Il contrasto tra i “figli di questo mondo” e i “figli della luce” oppone tra loro due diversi modi di rapportarsi a Dio e alle realtà terrene. Risulta abbastanza evidente che i figli della luce sono i discepoli di Gesù i quali, lungi dall’emulare comportamenti disonesti, devono imparare a essere furbi e, soprattutto, a non sprecare il tempo della vita che è loro dato. I figli della luce sono invitati a mettere nelle cose dello Spirito, cioè nel loro rapporto con Dio, l’intelligenza e la tempestività che gli imbroglioni mettono nelle loro imprese truffaldine. Naturalmente non per imbrogliarlo, ma per agire risolutamente e fare le cose più opportune al momento giusto, senza rimandare sempre al domani. Anche in questo risuona la nota dell’urgenza: fate quello che va fatto mentre si è ancora in tempo, prima che sia troppo tardi.

La giustizia misericordiosa di Dio

C’è però un’altra interpretazione della parabola, non in contraddizione con quanto detto finora, che merita attenzione. Gesù parla ancora dell’agire di Dio così come viene rivelato nel suo comportamento. La parabola non proporrebbe un modello da imitare, ma parlerebbe ancora una volta dell’agire di Dio così come è stato rivelato dal comportamento di Gesù. Il messaggio nascosto nella parabola riguarderebbe la giustizia misericordiosa di Dio.

Il padrone della parabola sarebbe perciò Dio e, paradossalmente, l’amministratore furbo sarebbe Cristo, il quale, avendo ormai poco tempo prima di essere espulso da questo mondo, avrebbe per un’ultima volta “dilapidato” la misericordia del Padre a favore di tutti coloro che avevano dei debiti, cioè a favore dei peccatori.

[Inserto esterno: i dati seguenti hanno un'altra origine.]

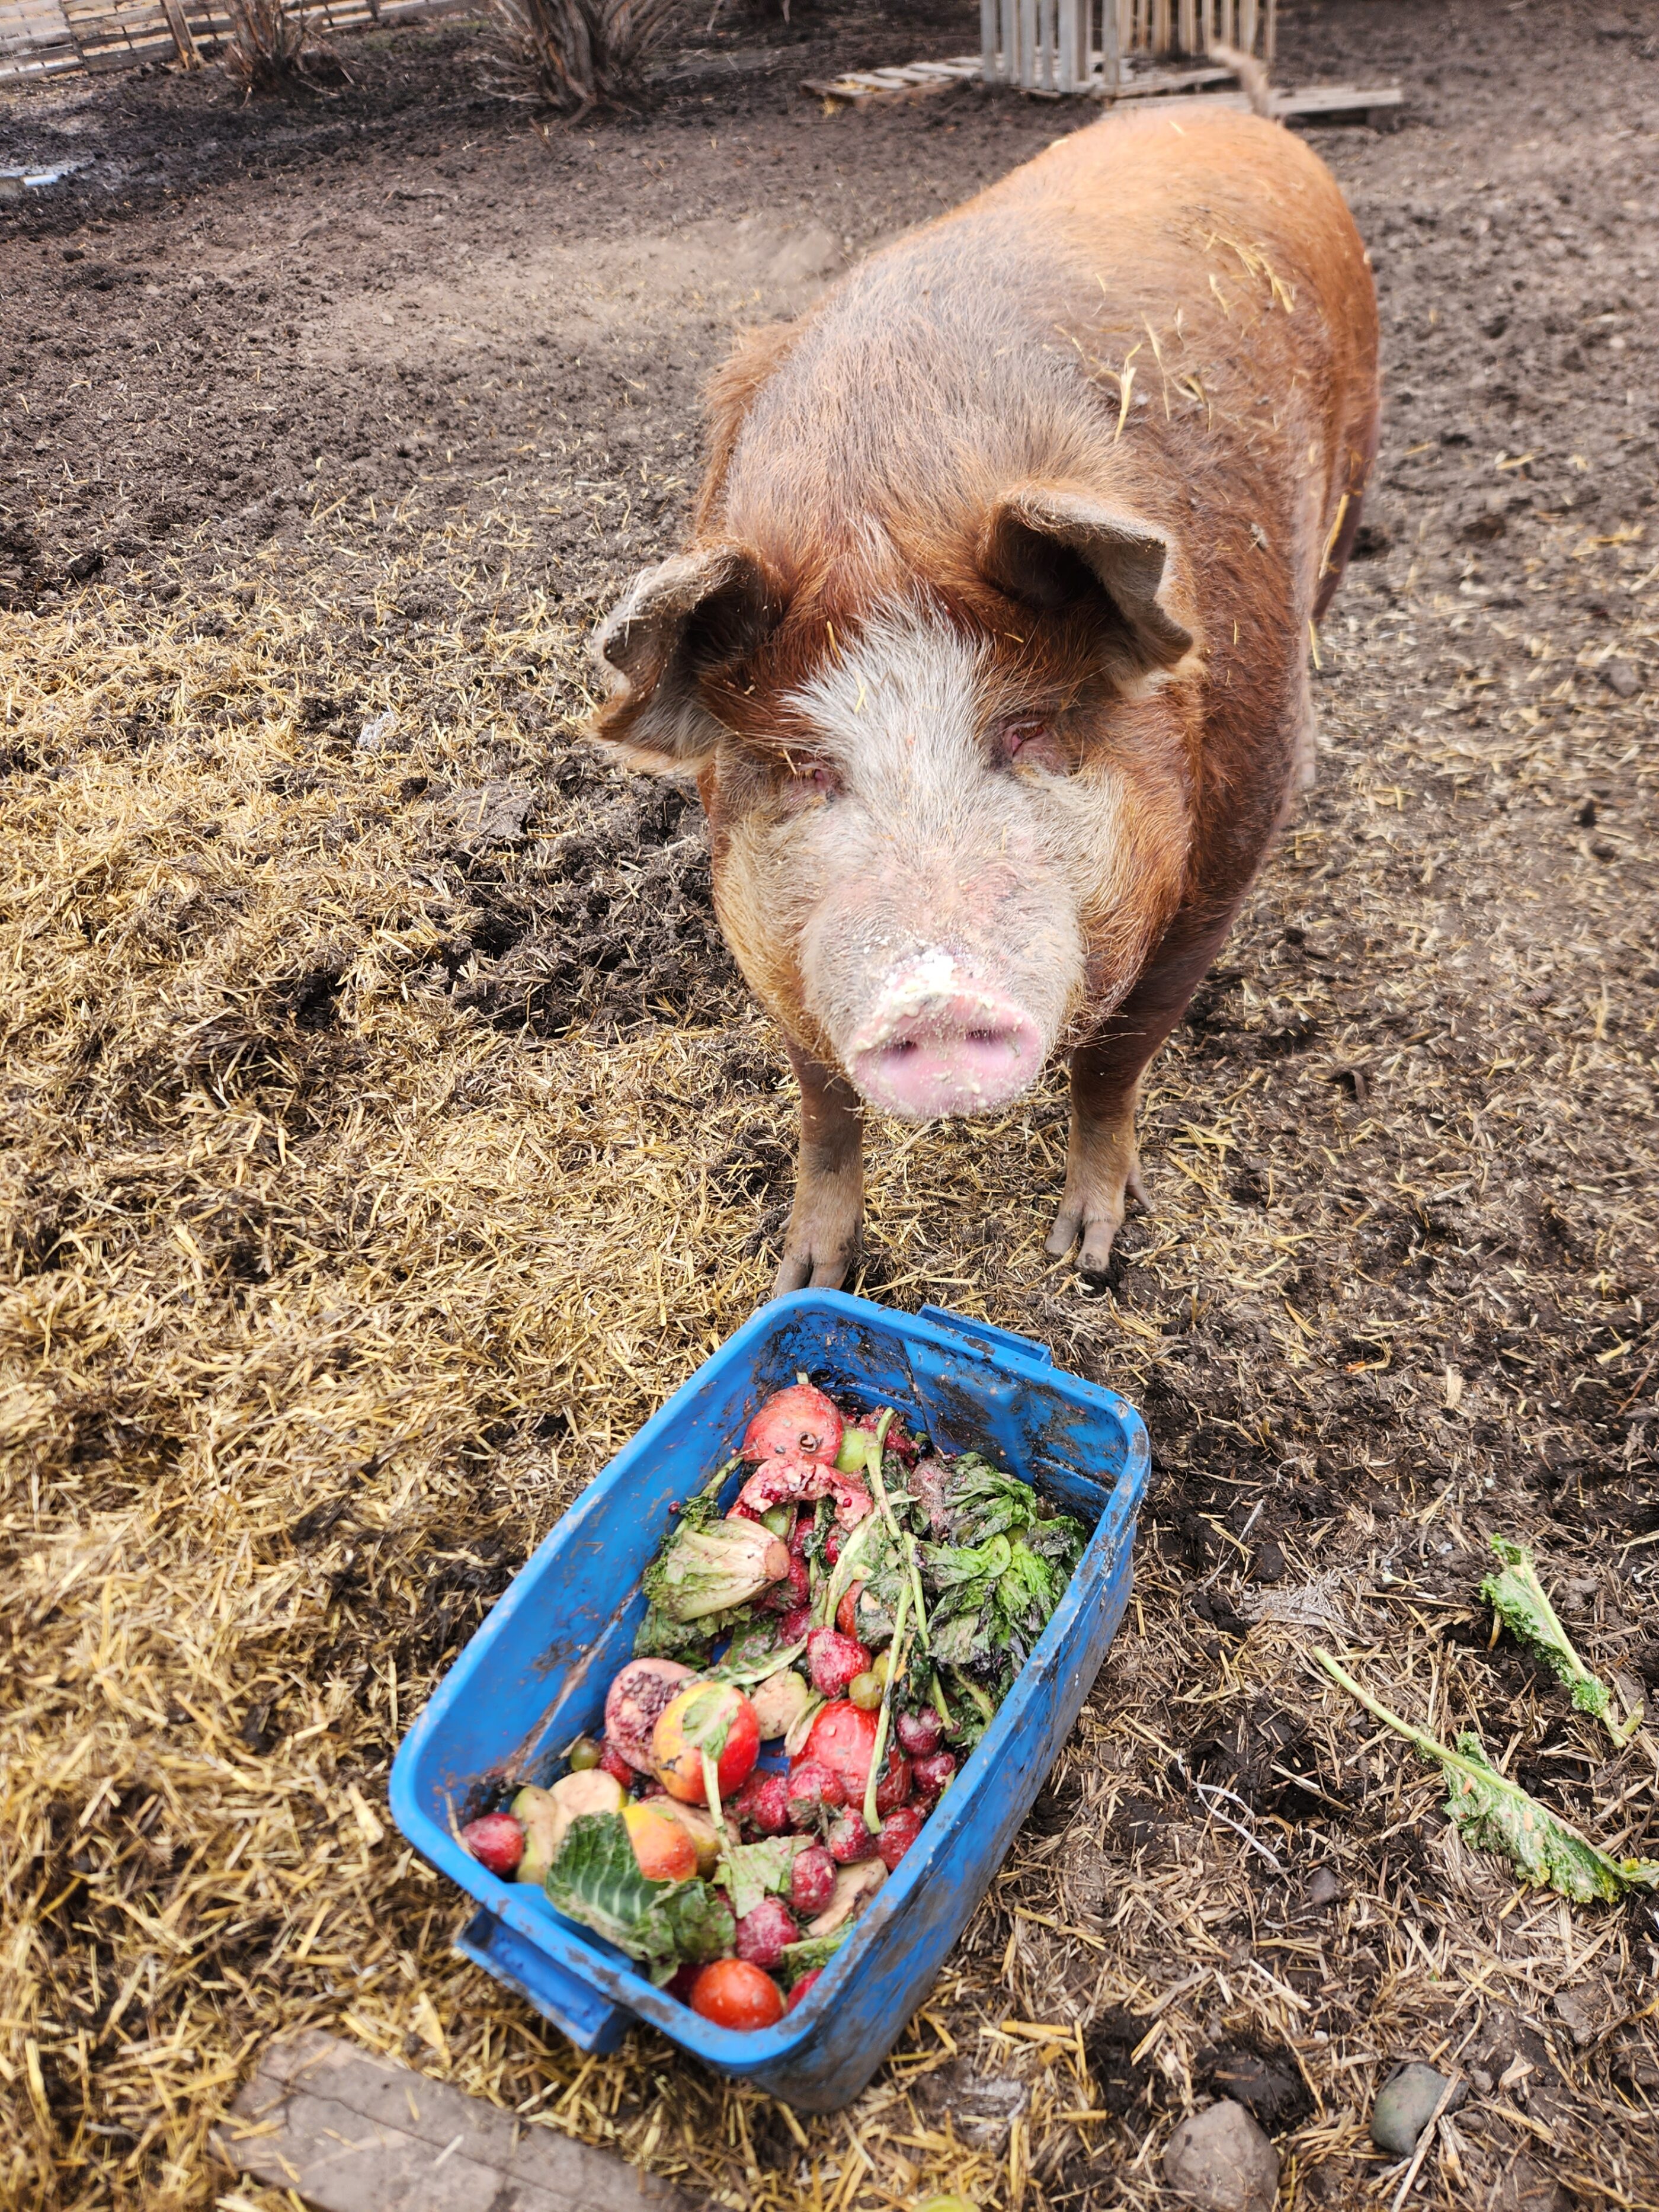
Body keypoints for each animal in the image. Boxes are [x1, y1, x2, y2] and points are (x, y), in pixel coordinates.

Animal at [592, 95, 1380, 1292]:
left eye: (1029, 728)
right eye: (807, 767)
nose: (935, 992)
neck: (887, 489)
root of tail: (1228, 114)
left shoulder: (1230, 844)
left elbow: (1115, 1059)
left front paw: (1088, 1257)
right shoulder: (771, 932)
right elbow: (821, 1101)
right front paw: (804, 1275)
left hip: (1354, 482)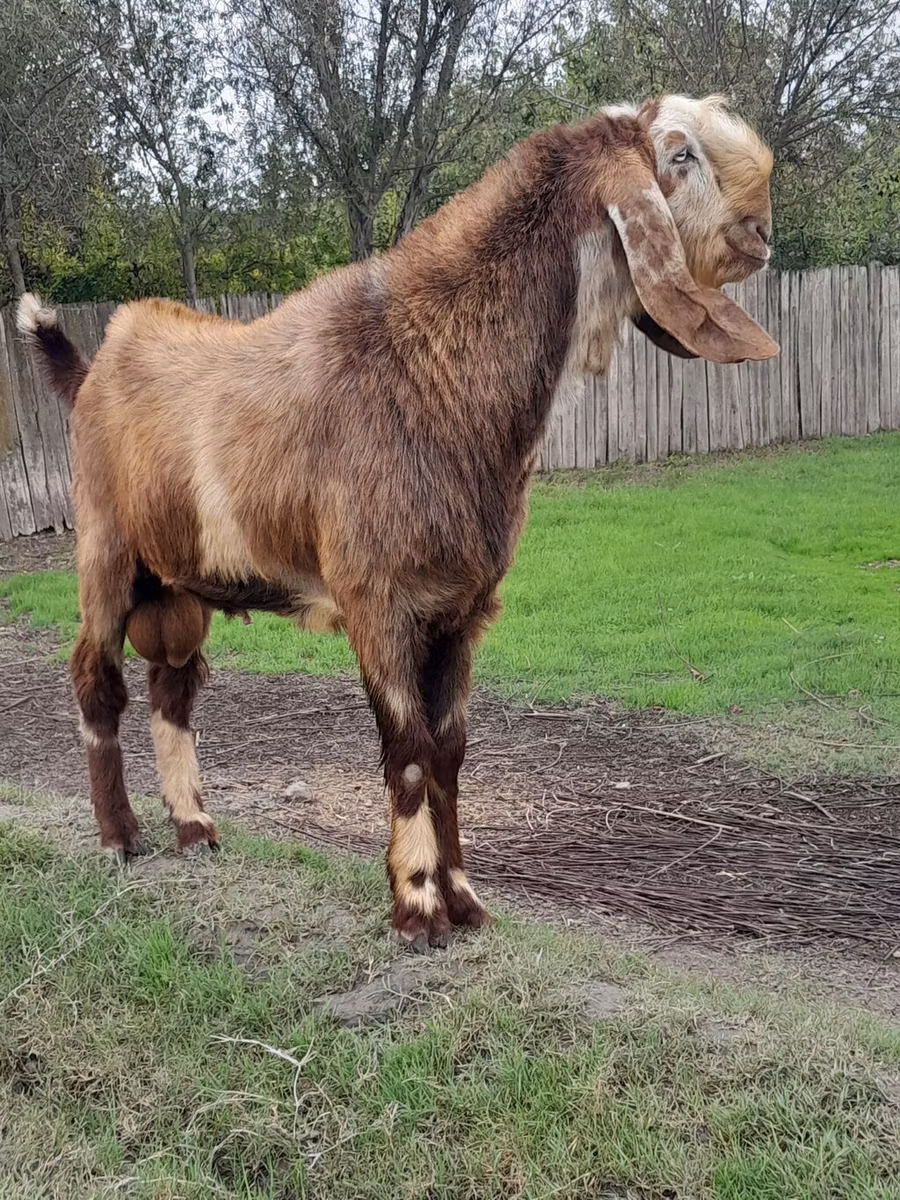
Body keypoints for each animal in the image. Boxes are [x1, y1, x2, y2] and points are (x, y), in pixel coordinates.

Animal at [19, 94, 778, 950]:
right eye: (679, 154)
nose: (761, 233)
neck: (433, 368)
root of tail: (93, 370)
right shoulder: (376, 602)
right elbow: (409, 752)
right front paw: (417, 908)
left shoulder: (463, 610)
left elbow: (448, 754)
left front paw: (466, 900)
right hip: (106, 553)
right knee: (96, 682)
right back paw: (119, 837)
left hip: (180, 583)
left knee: (173, 690)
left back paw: (196, 829)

Anche la ricchezza può essere usata a fin di bene

“Ebbene io vi dico: fatevi degli amici con la ricchezza disonesta, perché, quando questa verrà a mancare, essi vi accolgano nelle dimore eterne” (v. 9). Con questa affermazione Gesù non intende solo eliminare l’impressione secondo cui l’economo sarebbe stato approvato per la sua disonestà, ma vuole soprattutto ricordare che la ricchezza, spesso causa di cattiverie e di soprusi, può paradossalmente essere utilizzata per uno scopo di bene, addirittura per un fine di salvezza. Con molta probabilità Luca pensa all’elemosina: egli è consapevole che la carità nei confronti dei poveri costituisce il miglior  biglietto da visita quando, al termine della vita terrena, compariremo davanti al tribunale divino. Gesù non prende di mira la ricchezza in se stessa, ma l’uso distorto, se non addirittura idolatrico, che di essa spesso si fa.

L’etimologia del termine “mammona” (ricchezza)

Sembra che il termine rimandi alla radice ebraica sottesa alla parola “amen”, ovvero ciò in cui si ripone la propria fiducia. Spesso gli uomini fanno completo affidamento sul denaro, è chiaro che esso entri presto in competizione con l’unico veramente degno della nostra fiducia, Dio. Gesù perciò mette in guardia da quell’accumulo di denaro che rischia di diventare per l’uomo un’ossessione che impedisce di relazionarsi serenamente e onestamente con Dio e con il prossimo.

“Non potete servire Dio e Mammona”

A coloro che vogliono seguire il suo insegnamento, il Maestro chiede una fedeltà assoluta. Ai discepoli non è chiesto di essere fedeli solo riguardo alla gestione dei beni terreni, ma anche nell’amministrazione dei beni del Regno, primi tra i quali sono proprio i poveri. Tornando sul pericolo costituito dall’idolatria della ricchezza, Gesù insiste col ribadire che non si può servire due padroni, occorre dunque scegliere: o Dio o Mammona, con tutto ciò che ne consegue sul piano della salvezza e della dannazione. Il discepolo sa che esiste soltanto una scelta: amare Dio “con tutto il cuore, con tutta l’anima, con tutte le forze e con tutta la mente”.                

Bibliografia consultata: Gennari, 2019.